%%
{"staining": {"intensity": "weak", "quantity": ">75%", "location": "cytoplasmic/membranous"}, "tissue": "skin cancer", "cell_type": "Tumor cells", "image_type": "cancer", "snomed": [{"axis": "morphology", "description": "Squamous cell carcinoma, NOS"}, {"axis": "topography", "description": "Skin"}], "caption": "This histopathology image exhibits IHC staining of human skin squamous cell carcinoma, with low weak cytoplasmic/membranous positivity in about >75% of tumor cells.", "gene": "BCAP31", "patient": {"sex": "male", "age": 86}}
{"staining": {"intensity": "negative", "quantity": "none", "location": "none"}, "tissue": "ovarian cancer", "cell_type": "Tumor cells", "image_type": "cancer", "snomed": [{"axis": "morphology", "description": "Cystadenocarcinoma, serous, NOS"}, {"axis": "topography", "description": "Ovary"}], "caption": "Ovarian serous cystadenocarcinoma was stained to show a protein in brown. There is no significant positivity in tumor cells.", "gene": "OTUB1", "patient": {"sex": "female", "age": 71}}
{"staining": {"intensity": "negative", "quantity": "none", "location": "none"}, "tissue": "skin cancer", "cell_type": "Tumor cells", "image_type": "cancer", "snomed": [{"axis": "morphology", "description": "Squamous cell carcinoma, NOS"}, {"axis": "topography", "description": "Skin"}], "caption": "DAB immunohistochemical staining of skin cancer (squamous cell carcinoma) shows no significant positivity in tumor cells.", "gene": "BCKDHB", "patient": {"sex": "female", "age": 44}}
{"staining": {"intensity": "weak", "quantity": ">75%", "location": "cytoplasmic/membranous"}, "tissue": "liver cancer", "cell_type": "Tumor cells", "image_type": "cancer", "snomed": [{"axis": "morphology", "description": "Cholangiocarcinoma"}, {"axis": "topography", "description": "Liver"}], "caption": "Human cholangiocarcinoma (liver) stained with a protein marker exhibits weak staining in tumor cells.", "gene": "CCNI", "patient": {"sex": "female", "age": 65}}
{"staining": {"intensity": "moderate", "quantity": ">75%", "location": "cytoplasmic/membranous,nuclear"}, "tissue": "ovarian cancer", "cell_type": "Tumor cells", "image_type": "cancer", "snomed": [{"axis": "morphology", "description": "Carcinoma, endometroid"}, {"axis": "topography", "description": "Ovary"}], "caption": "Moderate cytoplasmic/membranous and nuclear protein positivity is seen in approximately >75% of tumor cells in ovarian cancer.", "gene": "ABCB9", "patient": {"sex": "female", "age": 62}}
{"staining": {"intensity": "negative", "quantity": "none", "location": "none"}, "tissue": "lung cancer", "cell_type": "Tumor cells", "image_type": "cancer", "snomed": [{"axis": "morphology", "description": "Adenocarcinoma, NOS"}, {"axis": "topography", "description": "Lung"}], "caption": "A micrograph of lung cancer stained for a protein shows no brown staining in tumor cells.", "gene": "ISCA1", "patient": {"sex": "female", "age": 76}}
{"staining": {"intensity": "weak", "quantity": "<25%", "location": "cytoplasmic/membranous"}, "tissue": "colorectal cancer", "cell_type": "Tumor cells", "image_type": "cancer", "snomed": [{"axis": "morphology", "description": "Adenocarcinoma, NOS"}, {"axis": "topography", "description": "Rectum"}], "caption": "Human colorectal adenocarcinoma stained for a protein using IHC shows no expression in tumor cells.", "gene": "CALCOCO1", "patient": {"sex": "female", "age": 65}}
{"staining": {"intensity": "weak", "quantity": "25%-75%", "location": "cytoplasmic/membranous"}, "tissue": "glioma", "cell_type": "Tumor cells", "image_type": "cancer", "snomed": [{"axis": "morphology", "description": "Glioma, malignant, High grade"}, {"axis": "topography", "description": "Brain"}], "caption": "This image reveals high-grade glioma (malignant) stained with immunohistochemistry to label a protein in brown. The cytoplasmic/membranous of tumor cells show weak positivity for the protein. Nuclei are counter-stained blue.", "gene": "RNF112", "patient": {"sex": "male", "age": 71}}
%%
EXERCISE DIRECTIONS:
Return every line from the entries that holds the string "skin".

FINISHED TASK:
{"staining": {"intensity": "weak", "quantity": ">75%", "location": "cytoplasmic/membranous"}, "tissue": "skin cancer", "cell_type": "Tumor cells", "image_type": "cancer", "snomed": [{"axis": "morphology", "description": "Squamous cell carcinoma, NOS"}, {"axis": "topography", "description": "Skin"}], "caption": "This histopathology image exhibits IHC staining of human skin squamous cell carcinoma, with low weak cytoplasmic/membranous positivity in about >75% of tumor cells.", "gene": "BCAP31", "patient": {"sex": "male", "age": 86}}
{"staining": {"intensity": "negative", "quantity": "none", "location": "none"}, "tissue": "skin cancer", "cell_type": "Tumor cells", "image_type": "cancer", "snomed": [{"axis": "morphology", "description": "Squamous cell carcinoma, NOS"}, {"axis": "topography", "description": "Skin"}], "caption": "DAB immunohistochemical staining of skin cancer (squamous cell carcinoma) shows no significant positivity in tumor cells.", "gene": "BCKDHB", "patient": {"sex": "female", "age": 44}}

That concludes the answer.